═══ Selection

On appeal from the Superior Court, Appellate Division, whose opinion is reported at 384 N.J. Super. 351 (2006).
(This syllabus is not part of the opinion of the Court. It has been prepared by the Office of the Clerk for the convenience of the reader. It has been neither reviewed nor approved by the Supreme Court. Please note that, in the interests of brevity, portions of any opinion may not have been summarized).
[NOTE: This is a companion case to State v. Brown and State v. Tucker, also decided today.]
In this appeal the Court considers whether Ahmed Elkwisni's right to remain silent was violated when the prosecutor cross-examined him concerning those portions of his trial testimony that were not included in a statement made at the time of his arrest.
On the evening of March 24, 2003, Elkwisni and his co-defendant, Ibrahim Samha, entered a convenience store where Jamal Darwish was working alone behind the counter. Elkwisni and Samha approached Darwish and demanded money. Samha held a pistol and used it to hit Darwish in his face and hand. After Darwish fell to the floor, Elkwisni kicked him in the stomach. Elkwisni demanded keys from Darwish and locked the front door of the store. Darwish's hands and feet were secured with duct tape, and he eventually revealed where he kept the money. When Elkwisni located the money, he became upset with the small amount and told Samha to "finish [Darwish] off."
While the robbery was taking place, several people realized something was wrong in the store and called the police. Garfield police surrounded the store and were preparing to remove the front door from the hinges. Before they could do so, Elkwisni, Samha and Darwish appeared and opened the door. Police rushed in and ordered all three to the floor. Darwish was bleeding from his head and alerted police that the two men had tried to rob him.
Elkwisni and Samha were arrested. Police read Elkwisni his Miranda rights and placed him in a patrol car. A search revealed that Elkwisni had $176 in cash on his person. Elkwisni initially denied knowledge of a gun, but after an officer said leaving the gun in a store might result in a child finding it, Elkwisni revealed the gun's location. Police searched that area and found a BB handgun.

══════
═══ Data entries

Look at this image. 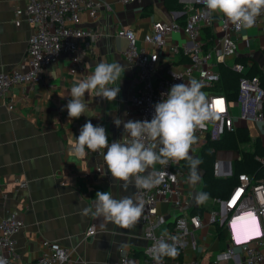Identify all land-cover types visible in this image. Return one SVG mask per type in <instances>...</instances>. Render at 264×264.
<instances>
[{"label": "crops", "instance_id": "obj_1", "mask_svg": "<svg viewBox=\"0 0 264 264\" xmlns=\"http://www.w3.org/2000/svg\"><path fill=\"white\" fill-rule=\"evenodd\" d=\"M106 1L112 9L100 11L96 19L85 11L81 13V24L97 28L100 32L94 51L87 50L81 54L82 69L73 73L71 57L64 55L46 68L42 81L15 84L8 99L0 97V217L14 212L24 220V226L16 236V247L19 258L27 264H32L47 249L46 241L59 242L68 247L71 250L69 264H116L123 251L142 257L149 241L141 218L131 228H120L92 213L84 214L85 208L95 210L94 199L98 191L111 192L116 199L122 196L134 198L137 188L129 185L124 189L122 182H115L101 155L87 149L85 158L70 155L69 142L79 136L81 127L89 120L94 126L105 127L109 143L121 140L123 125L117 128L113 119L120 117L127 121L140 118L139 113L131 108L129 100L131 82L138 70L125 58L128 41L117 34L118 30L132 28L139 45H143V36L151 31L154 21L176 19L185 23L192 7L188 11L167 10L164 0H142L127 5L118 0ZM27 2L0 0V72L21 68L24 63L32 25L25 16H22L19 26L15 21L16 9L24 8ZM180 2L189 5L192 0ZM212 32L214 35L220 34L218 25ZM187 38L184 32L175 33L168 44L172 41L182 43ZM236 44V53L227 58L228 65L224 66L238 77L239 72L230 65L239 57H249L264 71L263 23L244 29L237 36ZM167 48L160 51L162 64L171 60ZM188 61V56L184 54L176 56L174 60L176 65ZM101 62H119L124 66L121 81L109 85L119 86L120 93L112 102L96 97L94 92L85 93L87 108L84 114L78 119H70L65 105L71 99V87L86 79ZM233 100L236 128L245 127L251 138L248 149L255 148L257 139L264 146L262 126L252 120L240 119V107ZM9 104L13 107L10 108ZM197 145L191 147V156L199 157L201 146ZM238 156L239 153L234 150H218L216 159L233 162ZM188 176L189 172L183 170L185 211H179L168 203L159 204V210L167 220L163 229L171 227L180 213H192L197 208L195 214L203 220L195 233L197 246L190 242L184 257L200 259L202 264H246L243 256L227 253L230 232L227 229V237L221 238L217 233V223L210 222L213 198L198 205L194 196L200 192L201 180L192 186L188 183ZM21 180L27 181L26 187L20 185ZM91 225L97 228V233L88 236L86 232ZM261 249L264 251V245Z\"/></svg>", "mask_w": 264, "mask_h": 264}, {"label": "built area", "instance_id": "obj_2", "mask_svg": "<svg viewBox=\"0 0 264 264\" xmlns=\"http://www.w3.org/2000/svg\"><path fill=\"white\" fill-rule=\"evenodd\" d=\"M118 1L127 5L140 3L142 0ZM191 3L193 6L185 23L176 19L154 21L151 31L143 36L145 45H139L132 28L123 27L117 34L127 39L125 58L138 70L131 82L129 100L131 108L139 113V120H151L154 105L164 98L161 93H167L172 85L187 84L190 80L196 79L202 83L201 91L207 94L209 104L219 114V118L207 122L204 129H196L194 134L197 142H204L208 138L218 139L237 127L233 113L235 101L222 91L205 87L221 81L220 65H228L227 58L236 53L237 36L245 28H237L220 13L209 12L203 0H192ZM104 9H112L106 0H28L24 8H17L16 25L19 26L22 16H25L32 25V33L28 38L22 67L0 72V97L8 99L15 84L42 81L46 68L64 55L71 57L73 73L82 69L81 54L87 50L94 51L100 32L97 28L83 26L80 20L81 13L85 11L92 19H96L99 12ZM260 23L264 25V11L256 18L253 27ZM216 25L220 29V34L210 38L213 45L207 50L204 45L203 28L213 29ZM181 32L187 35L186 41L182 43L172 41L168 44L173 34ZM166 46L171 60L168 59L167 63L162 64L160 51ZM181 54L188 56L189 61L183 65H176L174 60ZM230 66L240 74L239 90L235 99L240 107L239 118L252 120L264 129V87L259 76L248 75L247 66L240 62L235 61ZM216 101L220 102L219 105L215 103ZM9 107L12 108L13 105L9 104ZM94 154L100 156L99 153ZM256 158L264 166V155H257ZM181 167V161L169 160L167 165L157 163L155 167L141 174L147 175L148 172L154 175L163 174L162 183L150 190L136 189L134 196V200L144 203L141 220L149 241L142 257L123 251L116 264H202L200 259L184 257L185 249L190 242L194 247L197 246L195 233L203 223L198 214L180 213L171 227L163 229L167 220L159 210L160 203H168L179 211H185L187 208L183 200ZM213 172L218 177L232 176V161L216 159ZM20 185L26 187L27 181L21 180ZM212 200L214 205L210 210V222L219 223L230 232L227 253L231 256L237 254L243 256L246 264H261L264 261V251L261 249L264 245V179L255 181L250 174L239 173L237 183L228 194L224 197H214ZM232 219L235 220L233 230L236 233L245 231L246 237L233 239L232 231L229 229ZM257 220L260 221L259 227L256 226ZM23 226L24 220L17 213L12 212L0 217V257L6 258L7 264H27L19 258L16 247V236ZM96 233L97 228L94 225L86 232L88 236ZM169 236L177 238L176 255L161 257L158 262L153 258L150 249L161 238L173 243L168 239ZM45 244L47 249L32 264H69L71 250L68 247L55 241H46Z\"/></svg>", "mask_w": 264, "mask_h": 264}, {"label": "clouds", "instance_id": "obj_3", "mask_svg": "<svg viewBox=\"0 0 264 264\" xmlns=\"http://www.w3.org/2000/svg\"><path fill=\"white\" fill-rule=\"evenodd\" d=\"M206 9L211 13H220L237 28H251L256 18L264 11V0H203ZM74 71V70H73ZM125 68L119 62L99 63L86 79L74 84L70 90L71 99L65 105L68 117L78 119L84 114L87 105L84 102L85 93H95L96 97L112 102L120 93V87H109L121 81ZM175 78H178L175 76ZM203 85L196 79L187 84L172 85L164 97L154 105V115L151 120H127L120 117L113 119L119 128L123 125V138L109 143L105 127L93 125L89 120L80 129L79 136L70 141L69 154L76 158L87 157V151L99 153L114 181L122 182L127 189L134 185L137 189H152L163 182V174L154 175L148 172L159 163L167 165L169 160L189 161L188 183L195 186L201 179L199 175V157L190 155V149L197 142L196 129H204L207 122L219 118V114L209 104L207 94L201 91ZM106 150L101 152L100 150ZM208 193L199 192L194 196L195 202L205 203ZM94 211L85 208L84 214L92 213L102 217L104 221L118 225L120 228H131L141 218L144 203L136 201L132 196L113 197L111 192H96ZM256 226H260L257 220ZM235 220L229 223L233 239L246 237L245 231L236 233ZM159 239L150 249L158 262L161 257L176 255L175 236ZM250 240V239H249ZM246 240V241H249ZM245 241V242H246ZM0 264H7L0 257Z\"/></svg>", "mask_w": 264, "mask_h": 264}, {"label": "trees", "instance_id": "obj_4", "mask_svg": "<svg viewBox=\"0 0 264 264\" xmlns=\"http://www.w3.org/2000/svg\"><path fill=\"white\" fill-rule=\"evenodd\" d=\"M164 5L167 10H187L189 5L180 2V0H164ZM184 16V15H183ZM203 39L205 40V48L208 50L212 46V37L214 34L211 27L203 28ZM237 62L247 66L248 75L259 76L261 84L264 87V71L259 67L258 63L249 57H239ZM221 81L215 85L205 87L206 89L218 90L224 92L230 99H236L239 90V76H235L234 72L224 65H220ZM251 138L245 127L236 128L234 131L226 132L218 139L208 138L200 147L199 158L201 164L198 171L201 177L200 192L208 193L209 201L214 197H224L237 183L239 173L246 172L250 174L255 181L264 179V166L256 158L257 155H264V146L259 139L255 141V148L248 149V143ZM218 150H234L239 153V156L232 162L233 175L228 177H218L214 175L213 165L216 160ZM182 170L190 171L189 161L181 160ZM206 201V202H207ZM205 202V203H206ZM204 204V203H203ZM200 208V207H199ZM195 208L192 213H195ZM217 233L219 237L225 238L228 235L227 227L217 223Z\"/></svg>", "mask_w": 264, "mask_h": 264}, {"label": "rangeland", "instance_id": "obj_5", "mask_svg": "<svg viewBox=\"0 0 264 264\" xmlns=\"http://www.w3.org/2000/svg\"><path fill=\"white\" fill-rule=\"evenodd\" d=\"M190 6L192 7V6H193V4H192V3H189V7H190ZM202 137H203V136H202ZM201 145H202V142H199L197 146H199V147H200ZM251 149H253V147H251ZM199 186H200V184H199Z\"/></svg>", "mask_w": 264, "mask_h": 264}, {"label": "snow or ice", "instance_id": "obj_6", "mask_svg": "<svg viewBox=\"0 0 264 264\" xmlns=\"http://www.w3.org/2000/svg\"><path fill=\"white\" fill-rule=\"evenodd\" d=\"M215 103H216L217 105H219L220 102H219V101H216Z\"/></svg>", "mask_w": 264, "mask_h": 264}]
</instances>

══════
═══ Data entries

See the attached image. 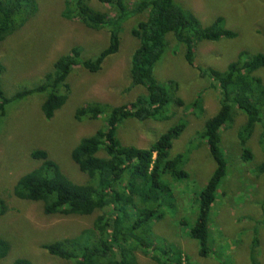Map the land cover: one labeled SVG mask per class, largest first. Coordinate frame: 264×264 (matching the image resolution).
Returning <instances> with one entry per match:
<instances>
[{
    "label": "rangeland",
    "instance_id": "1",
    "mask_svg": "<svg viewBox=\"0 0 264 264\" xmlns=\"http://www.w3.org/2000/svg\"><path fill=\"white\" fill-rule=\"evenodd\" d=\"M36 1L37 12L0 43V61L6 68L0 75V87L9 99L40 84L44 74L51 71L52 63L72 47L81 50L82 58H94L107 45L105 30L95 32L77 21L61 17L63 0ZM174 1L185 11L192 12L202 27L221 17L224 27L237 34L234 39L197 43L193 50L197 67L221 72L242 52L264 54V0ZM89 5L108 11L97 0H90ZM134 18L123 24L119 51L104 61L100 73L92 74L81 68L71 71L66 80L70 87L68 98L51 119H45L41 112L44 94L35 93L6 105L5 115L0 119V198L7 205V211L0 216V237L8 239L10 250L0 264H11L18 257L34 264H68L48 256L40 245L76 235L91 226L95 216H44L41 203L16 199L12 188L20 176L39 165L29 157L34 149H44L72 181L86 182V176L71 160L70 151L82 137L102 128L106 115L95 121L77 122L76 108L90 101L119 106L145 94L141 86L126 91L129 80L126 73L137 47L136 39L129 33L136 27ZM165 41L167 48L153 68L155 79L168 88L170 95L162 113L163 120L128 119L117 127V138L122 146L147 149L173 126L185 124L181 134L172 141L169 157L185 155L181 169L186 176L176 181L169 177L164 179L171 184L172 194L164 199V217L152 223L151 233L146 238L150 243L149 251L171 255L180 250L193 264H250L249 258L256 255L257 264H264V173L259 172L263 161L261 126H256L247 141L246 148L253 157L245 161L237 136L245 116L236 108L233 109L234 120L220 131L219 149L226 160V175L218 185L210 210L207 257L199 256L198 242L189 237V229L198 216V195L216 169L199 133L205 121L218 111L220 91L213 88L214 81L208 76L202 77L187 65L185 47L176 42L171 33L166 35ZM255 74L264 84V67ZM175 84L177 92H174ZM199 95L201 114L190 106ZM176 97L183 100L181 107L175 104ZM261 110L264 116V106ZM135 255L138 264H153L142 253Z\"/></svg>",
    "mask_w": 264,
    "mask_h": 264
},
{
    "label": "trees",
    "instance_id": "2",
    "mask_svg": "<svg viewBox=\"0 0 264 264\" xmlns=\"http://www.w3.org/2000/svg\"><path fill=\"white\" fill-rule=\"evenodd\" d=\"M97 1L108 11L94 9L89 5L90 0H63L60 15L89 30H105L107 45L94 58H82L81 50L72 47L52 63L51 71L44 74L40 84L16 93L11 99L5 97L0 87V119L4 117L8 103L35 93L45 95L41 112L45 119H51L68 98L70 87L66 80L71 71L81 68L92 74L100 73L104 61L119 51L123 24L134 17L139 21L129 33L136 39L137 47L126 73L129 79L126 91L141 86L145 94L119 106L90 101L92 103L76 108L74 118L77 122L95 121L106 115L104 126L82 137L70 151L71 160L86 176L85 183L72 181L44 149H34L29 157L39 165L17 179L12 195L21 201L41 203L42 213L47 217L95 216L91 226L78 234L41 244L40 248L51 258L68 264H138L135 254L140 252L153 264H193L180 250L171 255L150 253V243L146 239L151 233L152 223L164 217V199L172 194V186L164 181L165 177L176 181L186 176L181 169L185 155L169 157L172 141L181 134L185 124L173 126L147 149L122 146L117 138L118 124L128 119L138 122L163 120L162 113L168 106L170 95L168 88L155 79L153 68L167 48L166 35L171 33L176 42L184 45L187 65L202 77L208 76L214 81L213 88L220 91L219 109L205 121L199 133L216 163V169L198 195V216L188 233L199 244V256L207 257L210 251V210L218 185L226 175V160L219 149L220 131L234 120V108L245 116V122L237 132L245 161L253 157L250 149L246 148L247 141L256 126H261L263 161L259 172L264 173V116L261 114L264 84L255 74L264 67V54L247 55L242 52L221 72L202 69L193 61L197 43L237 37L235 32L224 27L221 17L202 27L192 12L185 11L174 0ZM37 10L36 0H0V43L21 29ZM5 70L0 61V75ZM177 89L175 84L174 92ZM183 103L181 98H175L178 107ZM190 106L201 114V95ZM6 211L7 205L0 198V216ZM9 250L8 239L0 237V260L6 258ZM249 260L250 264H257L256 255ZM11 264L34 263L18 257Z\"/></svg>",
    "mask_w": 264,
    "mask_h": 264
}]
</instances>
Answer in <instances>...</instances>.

══════
═══ Data entries

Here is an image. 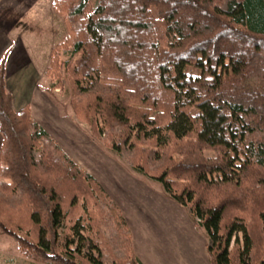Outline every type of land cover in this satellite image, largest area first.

══════

Work to do ::
Answer from the case summary:
(a) Who was Elkwisni's co-defendant?
(b) Which town's police surrounded the store?
(c) How much cash did the search find on Elkwisni?

Answer for this exercise ::
(a) Ibrahim Samha
(b) Garfield
(c) $176